Written task - Find every line in the records below that contains the word "follows" and copy each of those lines.

|---|

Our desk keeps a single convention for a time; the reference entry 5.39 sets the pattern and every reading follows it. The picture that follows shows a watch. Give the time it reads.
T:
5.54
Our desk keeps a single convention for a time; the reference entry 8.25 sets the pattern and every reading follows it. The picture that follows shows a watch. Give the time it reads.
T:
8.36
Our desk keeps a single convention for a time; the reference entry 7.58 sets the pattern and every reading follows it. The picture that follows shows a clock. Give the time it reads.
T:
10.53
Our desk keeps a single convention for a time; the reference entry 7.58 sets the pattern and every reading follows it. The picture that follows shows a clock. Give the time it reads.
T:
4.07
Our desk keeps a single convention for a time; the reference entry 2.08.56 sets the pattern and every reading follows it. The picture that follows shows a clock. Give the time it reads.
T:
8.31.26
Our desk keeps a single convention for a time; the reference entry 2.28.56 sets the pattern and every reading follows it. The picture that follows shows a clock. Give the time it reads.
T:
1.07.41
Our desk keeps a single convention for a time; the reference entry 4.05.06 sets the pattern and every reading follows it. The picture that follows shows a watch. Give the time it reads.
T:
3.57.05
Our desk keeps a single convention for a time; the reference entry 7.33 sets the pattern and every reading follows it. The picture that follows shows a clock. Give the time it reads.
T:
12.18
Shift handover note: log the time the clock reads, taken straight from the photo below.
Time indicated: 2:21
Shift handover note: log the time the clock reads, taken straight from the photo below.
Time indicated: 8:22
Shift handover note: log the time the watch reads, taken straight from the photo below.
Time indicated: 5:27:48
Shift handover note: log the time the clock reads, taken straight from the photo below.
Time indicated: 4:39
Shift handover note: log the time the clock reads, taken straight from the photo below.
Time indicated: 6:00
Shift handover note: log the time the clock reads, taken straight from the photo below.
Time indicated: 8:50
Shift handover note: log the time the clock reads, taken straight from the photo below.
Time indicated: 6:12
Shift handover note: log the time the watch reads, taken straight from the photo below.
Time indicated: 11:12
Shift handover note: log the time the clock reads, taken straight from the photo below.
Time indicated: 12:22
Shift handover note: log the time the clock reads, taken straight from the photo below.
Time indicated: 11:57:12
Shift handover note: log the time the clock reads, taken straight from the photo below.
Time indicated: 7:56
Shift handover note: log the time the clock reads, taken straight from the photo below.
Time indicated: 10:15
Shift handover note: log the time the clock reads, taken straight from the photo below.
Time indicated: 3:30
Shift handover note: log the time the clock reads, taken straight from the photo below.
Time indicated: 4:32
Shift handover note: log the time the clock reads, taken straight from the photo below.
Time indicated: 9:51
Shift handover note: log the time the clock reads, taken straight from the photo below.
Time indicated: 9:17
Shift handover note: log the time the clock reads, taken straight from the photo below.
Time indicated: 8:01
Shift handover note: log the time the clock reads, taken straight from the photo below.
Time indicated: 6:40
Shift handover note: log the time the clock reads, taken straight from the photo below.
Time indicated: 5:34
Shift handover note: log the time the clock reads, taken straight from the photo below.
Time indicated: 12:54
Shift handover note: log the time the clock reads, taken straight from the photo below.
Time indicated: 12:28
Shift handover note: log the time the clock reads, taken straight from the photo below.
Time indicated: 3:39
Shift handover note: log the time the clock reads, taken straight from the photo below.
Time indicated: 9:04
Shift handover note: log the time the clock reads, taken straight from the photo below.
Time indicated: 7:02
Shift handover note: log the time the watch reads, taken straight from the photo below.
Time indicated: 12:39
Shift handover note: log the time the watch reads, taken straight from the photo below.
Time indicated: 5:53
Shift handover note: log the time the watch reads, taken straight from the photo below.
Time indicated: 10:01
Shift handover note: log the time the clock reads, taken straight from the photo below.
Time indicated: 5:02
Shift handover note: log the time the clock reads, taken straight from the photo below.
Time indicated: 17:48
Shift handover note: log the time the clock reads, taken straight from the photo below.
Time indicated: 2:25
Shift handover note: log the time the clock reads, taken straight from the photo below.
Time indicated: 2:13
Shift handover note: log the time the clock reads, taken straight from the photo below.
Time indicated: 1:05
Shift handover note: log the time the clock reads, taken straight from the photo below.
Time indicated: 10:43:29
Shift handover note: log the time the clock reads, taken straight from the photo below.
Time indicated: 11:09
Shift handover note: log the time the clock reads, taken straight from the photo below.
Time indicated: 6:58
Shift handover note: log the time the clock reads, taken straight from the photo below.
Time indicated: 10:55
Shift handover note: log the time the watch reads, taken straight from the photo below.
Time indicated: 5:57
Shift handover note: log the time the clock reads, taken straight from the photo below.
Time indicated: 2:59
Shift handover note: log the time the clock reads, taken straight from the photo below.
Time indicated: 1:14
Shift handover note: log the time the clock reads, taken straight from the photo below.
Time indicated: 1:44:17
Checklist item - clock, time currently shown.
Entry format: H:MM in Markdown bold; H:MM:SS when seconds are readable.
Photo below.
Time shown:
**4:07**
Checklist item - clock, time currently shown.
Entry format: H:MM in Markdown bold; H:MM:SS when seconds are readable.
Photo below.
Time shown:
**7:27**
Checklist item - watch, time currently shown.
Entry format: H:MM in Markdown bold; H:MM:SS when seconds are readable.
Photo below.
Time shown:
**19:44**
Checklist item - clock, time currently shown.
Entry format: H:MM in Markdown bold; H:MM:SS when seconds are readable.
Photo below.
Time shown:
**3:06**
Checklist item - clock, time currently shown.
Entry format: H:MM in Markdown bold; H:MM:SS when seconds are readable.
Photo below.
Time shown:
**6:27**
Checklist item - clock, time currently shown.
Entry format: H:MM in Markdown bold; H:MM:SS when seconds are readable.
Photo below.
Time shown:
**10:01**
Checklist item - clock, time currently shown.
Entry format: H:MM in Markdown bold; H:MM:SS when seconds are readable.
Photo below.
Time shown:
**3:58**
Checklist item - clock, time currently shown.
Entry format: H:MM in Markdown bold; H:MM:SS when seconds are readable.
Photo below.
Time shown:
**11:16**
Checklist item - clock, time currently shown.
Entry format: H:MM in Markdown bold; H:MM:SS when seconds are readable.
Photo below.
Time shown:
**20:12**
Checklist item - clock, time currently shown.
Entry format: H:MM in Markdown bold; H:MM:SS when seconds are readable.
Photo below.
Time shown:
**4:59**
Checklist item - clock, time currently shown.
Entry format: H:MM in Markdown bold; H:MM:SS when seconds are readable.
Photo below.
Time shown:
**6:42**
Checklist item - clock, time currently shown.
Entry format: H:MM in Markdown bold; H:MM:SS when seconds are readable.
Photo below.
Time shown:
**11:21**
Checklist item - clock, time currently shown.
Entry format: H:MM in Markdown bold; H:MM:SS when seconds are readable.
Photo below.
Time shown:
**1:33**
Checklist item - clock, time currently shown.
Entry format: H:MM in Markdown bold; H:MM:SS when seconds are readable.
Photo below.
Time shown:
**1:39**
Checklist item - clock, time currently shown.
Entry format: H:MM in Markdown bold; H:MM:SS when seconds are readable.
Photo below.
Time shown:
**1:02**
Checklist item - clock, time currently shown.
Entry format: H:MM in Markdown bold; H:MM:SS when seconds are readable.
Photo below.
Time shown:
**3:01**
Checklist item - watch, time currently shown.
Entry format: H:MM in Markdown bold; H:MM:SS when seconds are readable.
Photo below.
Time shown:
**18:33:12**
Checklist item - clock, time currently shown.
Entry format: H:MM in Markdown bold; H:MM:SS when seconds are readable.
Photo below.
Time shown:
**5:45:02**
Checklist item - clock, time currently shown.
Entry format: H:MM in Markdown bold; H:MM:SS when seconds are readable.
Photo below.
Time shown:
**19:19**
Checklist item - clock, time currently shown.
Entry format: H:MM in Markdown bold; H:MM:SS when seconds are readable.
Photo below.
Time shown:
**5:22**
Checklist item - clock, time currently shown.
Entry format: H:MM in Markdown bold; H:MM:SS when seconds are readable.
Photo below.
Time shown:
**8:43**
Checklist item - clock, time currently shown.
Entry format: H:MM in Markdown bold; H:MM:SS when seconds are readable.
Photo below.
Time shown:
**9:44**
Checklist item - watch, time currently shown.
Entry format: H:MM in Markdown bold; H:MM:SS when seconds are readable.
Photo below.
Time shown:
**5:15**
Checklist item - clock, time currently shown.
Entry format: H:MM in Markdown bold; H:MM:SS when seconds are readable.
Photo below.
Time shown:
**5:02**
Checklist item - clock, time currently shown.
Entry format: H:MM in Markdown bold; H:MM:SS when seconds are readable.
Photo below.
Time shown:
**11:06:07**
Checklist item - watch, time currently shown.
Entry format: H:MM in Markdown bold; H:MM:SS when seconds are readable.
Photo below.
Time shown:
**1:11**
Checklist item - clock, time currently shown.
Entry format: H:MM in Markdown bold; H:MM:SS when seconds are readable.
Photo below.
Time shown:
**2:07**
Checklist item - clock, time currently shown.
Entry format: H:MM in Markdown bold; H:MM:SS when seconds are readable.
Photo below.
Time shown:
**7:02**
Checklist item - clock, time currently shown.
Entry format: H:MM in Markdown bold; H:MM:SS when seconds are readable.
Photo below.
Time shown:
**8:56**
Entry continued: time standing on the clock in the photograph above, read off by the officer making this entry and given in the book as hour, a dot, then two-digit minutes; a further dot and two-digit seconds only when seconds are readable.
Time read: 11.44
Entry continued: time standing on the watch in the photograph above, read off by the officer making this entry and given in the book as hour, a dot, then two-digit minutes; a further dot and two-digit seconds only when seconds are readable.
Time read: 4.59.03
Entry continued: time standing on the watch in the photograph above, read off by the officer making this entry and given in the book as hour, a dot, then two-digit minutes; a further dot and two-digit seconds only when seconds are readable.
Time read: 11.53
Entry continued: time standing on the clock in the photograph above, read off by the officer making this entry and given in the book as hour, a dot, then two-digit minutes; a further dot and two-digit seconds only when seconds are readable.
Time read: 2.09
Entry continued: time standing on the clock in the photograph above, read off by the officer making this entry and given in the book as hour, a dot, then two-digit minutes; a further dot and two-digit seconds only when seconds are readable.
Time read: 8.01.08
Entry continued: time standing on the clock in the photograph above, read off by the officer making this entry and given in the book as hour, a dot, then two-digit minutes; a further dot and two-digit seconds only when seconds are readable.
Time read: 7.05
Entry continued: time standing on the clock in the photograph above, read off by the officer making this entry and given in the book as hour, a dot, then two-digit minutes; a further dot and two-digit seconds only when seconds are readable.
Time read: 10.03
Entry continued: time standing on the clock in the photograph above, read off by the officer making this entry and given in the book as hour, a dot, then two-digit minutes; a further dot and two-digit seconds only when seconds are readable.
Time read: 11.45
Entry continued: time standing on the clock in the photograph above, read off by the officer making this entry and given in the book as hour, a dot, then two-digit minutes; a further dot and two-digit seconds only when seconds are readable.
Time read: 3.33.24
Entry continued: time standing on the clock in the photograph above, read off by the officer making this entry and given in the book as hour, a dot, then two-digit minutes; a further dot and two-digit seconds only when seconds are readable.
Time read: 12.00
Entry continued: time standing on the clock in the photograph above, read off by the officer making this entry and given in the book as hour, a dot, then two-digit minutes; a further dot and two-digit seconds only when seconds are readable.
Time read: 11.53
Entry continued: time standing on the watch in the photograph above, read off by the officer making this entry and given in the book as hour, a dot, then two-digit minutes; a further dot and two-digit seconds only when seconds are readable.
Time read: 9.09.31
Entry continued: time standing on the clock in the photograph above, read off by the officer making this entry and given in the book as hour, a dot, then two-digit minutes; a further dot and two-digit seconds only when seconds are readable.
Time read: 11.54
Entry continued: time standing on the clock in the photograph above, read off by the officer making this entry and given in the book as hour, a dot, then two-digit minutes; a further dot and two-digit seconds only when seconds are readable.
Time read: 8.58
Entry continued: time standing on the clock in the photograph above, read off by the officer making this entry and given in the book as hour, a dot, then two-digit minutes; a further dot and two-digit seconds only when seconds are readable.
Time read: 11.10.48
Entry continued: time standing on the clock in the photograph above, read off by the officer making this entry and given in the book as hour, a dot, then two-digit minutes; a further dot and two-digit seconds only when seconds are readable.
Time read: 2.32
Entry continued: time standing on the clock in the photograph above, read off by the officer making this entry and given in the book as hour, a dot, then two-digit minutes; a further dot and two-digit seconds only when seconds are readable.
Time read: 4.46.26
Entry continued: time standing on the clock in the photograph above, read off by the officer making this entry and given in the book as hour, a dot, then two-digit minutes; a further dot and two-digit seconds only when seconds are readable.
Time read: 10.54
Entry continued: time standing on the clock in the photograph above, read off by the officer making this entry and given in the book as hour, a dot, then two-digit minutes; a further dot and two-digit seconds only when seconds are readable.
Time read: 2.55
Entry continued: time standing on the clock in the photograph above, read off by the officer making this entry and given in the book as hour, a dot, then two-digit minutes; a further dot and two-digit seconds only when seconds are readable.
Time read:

|---|

Solution to this exercise -
Our desk keeps a single convention for a time; the reference entry 5.39 sets the pattern and every reading follows it. The picture that follows shows a watch. Give the time it reads.
Our desk keeps a single convention for a time; the reference entry 8.25 sets the pattern and every reading follows it. The picture that follows shows a watch. Give the time it reads.
Our desk keeps a single convention for a time; the reference entry 7.58 sets the pattern and every reading follows it. The picture that follows shows a clock. Give the time it reads.
Our desk keeps a single convention for a time; the reference entry 7.58 sets the pattern and every reading follows it. The picture that follows shows a clock. Give the time it reads.
Our desk keeps a single convention for a time; the reference entry 2.08.56 sets the pattern and every reading follows it. The picture that follows shows a clock. Give the time it reads.
Our desk keeps a single convention for a time; the reference entry 2.28.56 sets the pattern and every reading follows it. The picture that follows shows a clock. Give the time it reads.
Our desk keeps a single convention for a time; the reference entry 4.05.06 sets the pattern and every reading follows it. The picture that follows shows a watch. Give the time it reads.
Our desk keeps a single convention for a time; the reference entry 7.33 sets the pattern and every reading follows it. The picture that follows shows a clock. Give the time it reads.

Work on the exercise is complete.